Washington is a young team, in need of veteran leadership and with a coach in Ron Rivera who values character. In that way, it is an ideal fit for Alex, whose on-field contributions have always been complimented by his ability to teach, lead and model hard work.
The 5-7 team has won three in a row, including an upset Monday over the previously undefeated Steelers, and is surprisingly in the playoff hunt. Smith has taken 335 snaps in the past five weeks.
“It still seems surreal,” Elizabeth said. “If you had told me this in April, I would have said you were insane.”
Hayes and Sloane were too young to really remember their father playing, so they have new memories. With fans now prevented from most games, the family gathers around the television. On Monday, Elizabeth started to panic when she saw blood dripping down her husband’s leg until Hudson pointed out it was dad’s left leg, not the rebuilt right one still covered by a vulnerable flap of skin.

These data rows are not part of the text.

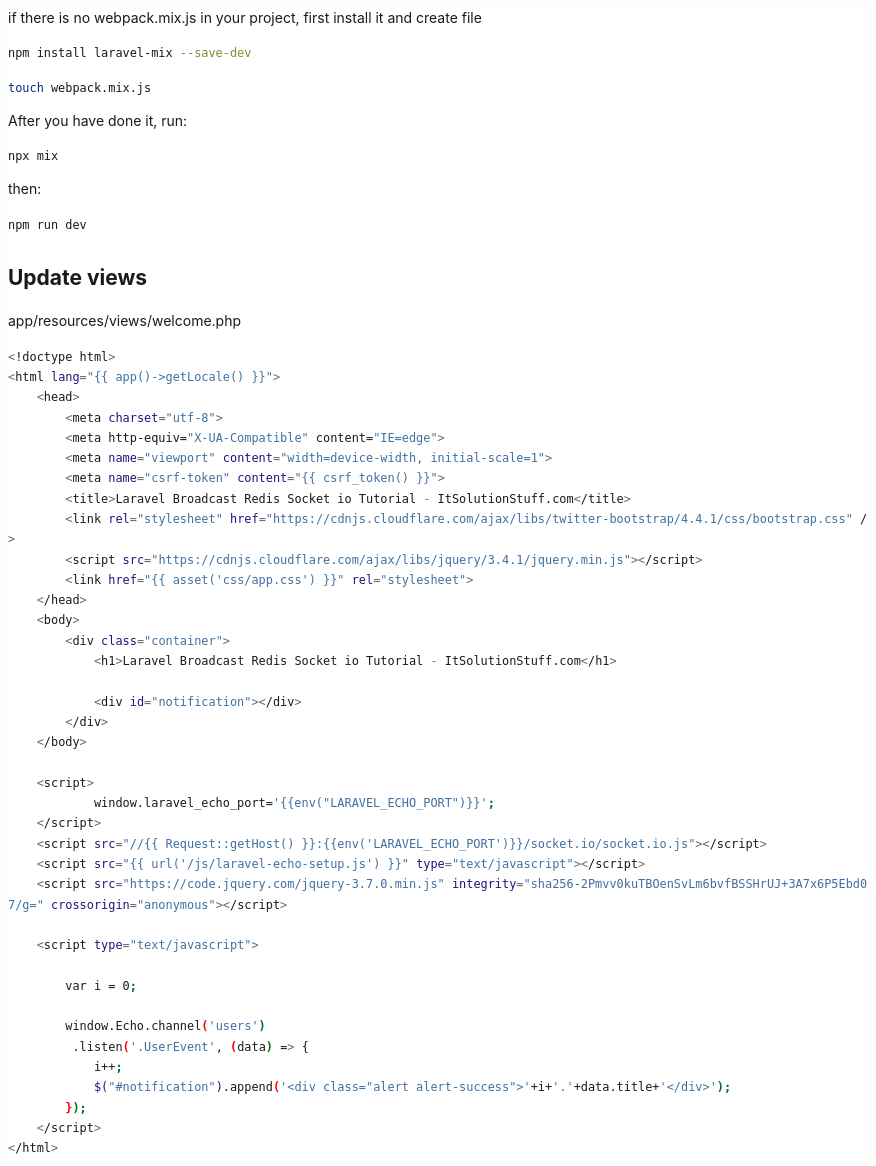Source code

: if there is no webpack.mix.js in your project, first install it and create file
```sh
npm install laravel-mix --save-dev
```
```sh
touch webpack.mix.js
```

After you have done it, run:
```sh
npx mix
```
then:
```sh
npm run dev
```

## Update views
app/resources/views/welcome.php
```sh
<!doctype html>
<html lang="{{ app()->getLocale() }}">
    <head>
        <meta charset="utf-8">
        <meta http-equiv="X-UA-Compatible" content="IE=edge">
        <meta name="viewport" content="width=device-width, initial-scale=1">
        <meta name="csrf-token" content="{{ csrf_token() }}">
        <title>Laravel Broadcast Redis Socket io Tutorial - ItSolutionStuff.com</title>
        <link rel="stylesheet" href="https://cdnjs.cloudflare.com/ajax/libs/twitter-bootstrap/4.4.1/css/bootstrap.css" />
        <script src="https://cdnjs.cloudflare.com/ajax/libs/jquery/3.4.1/jquery.min.js"></script>
        <link href="{{ asset('css/app.css') }}" rel="stylesheet">
    </head>
    <body>
        <div class="container">
            <h1>Laravel Broadcast Redis Socket io Tutorial - ItSolutionStuff.com</h1>
            
            <div id="notification"></div>
        </div>
    </body>
  
    <script>
            window.laravel_echo_port='{{env("LARAVEL_ECHO_PORT")}}';
    </script>
    <script src="//{{ Request::getHost() }}:{{env('LARAVEL_ECHO_PORT')}}/socket.io/socket.io.js"></script>
    <script src="{{ url('/js/laravel-echo-setup.js') }}" type="text/javascript"></script>
    <script src="https://code.jquery.com/jquery-3.7.0.min.js" integrity="sha256-2Pmvv0kuTBOenSvLm6bvfBSSHrUJ+3A7x6P5Ebd07/g=" crossorigin="anonymous"></script>
      
    <script type="text/javascript">

        var i = 0;

        window.Echo.channel('users')
         .listen('.UserEvent', (data) => {
            i++;
            $("#notification").append('<div class="alert alert-success">'+i+'.'+data.title+'</div>');
        });
    </script>
</html>
```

“That got me going for a second,” Elizabeth said.
As Alex’s story has gained momentum, his following has swelled. During his rehabilitation, he worked closely with the Center for the Intrepid, a San Antonio facility for service members with severe limb injuries, and he took inspiration from those veterans. Now he is providing inspiration for others who face adversity, either due to injury or some other kind of setback.
Dating to his difficult days as the 49ers’ starter, Smith has always been mentally tough.
“I know, as his wife, how hard Alex works at anything that’s in front of him,” Elizabeth said. “Throughout this, I think other people now realize the competitor he is. The spirit he has. The kind of man he is.”
Alex, who was drafted by the 49ers in 2005, has two years left on his contract. Everyone wants to know what happens next, including Elizabeth who, as the family organizer, has to plan. The family is building a “forever home” in Woodside and will plan to settle in the Bay Area whenever Alex’s career is over.
“I’m loving this right now, and living it week to week,” Alex said. “But when the season’s done I owe my wife the chance for some input.”
After all, Elizabeth carries scars, too.